BEGIN
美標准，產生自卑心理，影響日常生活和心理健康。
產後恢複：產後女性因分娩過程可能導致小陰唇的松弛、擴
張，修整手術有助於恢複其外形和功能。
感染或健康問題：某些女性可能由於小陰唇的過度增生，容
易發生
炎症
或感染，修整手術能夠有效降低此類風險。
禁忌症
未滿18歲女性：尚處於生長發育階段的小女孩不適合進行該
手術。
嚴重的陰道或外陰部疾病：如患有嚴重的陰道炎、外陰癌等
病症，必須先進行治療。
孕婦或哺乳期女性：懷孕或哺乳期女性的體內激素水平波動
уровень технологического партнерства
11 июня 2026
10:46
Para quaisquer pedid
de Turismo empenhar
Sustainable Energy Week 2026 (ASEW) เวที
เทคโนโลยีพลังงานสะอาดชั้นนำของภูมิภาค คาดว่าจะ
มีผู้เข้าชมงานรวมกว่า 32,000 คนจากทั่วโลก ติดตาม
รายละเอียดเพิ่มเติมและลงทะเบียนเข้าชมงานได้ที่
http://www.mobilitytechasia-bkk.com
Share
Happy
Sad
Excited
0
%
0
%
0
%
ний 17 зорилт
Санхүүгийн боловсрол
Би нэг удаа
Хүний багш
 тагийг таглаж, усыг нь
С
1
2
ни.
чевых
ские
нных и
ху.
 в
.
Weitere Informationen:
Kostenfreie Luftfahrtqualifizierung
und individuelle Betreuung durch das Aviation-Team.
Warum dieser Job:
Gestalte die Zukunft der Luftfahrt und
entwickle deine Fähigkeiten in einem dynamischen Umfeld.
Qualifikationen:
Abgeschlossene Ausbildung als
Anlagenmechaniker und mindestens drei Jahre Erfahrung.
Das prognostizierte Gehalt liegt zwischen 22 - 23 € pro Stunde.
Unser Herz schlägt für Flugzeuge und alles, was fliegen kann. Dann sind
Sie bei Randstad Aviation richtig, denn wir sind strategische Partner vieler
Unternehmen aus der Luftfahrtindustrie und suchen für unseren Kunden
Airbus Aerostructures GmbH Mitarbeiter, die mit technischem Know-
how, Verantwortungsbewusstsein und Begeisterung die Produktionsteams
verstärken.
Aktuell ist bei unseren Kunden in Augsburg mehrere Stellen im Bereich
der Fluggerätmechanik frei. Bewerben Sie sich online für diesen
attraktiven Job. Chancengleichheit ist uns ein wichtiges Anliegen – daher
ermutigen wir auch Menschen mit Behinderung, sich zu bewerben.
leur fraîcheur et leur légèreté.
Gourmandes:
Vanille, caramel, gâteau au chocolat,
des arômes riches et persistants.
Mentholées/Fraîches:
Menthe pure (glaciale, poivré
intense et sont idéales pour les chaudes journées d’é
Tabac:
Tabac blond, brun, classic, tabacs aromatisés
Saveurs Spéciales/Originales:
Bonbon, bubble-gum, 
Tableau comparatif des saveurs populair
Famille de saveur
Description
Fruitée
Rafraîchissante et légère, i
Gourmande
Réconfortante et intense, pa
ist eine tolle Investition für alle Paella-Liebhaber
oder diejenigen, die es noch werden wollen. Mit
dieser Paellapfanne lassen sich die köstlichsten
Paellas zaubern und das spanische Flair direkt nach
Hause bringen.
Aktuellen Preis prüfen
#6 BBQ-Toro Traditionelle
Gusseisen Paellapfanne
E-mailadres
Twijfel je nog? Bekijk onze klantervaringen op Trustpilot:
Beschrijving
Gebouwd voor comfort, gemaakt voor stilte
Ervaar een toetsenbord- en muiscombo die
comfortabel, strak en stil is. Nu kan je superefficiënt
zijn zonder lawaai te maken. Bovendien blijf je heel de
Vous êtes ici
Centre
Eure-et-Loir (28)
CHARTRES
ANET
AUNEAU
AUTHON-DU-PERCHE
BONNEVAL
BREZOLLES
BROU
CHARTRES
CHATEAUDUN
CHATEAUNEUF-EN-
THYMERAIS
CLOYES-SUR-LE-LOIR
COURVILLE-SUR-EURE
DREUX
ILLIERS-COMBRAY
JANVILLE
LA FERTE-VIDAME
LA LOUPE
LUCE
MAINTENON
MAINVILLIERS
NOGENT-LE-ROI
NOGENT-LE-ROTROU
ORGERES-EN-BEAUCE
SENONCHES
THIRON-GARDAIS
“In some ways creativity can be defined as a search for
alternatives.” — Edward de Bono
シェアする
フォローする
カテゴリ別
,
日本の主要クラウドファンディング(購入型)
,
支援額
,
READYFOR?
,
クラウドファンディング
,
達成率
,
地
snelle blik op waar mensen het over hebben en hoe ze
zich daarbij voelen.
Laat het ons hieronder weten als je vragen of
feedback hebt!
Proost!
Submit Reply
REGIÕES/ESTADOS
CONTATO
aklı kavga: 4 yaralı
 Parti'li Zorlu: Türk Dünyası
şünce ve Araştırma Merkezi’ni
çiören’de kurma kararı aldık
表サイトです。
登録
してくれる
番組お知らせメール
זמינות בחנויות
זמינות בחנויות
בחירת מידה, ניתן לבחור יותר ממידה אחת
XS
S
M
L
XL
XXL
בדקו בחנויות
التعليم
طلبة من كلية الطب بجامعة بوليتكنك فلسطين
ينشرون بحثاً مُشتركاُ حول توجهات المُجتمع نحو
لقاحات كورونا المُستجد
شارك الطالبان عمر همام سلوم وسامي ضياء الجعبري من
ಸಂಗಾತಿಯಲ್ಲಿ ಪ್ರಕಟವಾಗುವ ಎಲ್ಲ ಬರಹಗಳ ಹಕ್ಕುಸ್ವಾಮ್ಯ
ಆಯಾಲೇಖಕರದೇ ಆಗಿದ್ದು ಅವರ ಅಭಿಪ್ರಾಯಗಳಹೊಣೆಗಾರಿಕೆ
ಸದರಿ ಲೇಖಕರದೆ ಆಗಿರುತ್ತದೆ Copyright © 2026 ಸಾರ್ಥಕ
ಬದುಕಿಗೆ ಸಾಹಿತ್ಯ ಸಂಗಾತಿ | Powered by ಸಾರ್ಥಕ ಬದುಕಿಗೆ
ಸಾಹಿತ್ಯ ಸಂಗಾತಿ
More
END
§ **ASSIGNMENT**
From the data, collect all lines where the string "dieser" appears.

§ **YOUR RESPONSE**
Warum dieser Job:
dieser Paellapfanne lassen sich die köstlichsten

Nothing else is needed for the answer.